BONJOUR, MONSIEUR -- UH, UHM, BONJour!

I have been having fun with cultural things ever since I got to France.  I have always prided myself as being comfortable in France and Italy because I speak the language.  So this is France.  Am I comfortable?  Oh, yes.  Also making a lot of funny observations, no, I take that back, they aren't funny observations.  They are factual observations of perfectly correct behavior that triggers a reflex in my funny bone.  The hands-down winner in the category is the little guy who is in the urinal stall next to the one that I chose.  I pull up, get in position, unzip,and before I get 1/8 of an inch down on the zipper, the little guy looks over the partition and says, "Bonjour, Monsieur."  [Hello,Sir.]  So I respond to his smiling face with a chirpy "Bonjour."  Then I turn to business and file it away as being caused by an excess in politeness and respect.  As I stood there I remembered the fact that when we were traveling from Corps to La Salette, everyone who boarded the bus greeted the driver and the driver dutifully greeted them back.  Come on, passengers and bus drivers exchanging greetings?

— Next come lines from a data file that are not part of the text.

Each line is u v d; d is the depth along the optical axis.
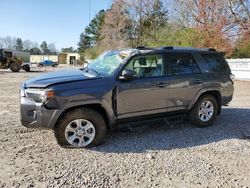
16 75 27.14
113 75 5.59
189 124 7.13
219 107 7.20
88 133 5.36
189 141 5.88
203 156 5.11
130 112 5.73
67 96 5.04
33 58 104.19
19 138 5.82
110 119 5.51
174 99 6.29
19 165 4.53
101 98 5.31
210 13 23.52
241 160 4.99
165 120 6.34
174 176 4.30
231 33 22.03
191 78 6.51
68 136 5.25
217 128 6.89
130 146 5.49
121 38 47.81
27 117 5.10
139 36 46.69
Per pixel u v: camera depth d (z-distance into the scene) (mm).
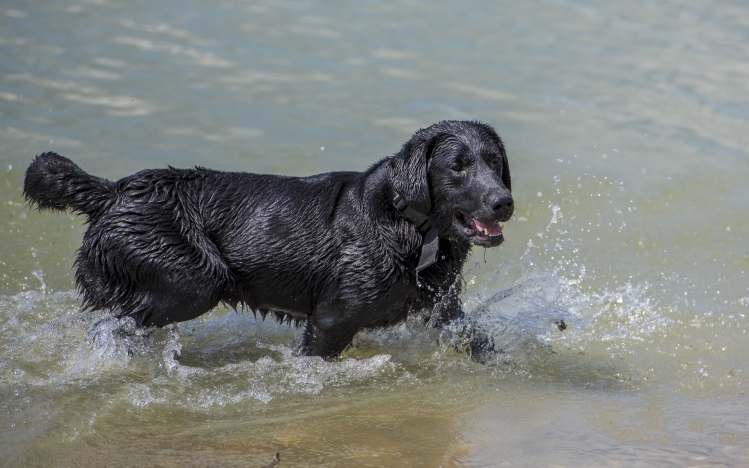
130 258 8992
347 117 16406
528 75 19016
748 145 16219
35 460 7211
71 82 17234
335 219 9219
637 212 13719
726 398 8758
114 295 9219
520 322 10391
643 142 16156
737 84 19000
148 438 7691
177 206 9141
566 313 10578
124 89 17125
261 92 17359
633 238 12930
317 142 15273
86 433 7699
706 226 13320
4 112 15672
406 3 23266
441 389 9000
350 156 14750
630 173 14898
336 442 7691
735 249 12641
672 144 16125
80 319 9953
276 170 14148
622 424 8172
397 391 8938
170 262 8945
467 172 8680
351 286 9039
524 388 9039
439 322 9812
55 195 9125
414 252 9062
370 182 9219
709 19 23172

Then there was the couple of times that I had to stand in line for bus tickets.  I had forgotten how adept the french are in insinuating themselves between you and the shared target destination.  It's really quite humorous.  They know that is is considered rude to cut a line.  They also know that if they do that they will be called out by the person who was cut and be publicly humiliated.  So they slip and slide and every so gently carve out their space right before your unsuspecting eyes.  But not your body.  Your body can feel every single move.  Slightly daring sometimes, smooth and comforting at all times.  They are absolutely ingenious at this kind of behavior.  If they don't succeed in outmaneuvering you, [this is, remember, a "contact" sport] they will, from their frustrated three quarters angle shot sweetly look at you and say something really brilliant, like, "Please permit me to ask a question that will require only 5 seconds."  How are you going to say "No?"
Oh, yeah?  I dare you.
So, not you're going to hear the whole 300 word question, including footnotes and watch the ensuing ticket purchase transaction take place right by your side.  You'll be so flim-flam-bamboozled that some one else from the opposite side will have taken advantage of your hapless situation and proceeded to enter into a transaction ahead of you.  I guarantee that you will be so impressed by the whole sensuous tango of the whole thing that you will not even be angry.  You'll buy your ticket and move on, full of wonder at what had just happened to you.
Therefore, beware of strange things that can happen to you if you ever get to France.  I suggest you come.  The people are more fun to watch than the scenery.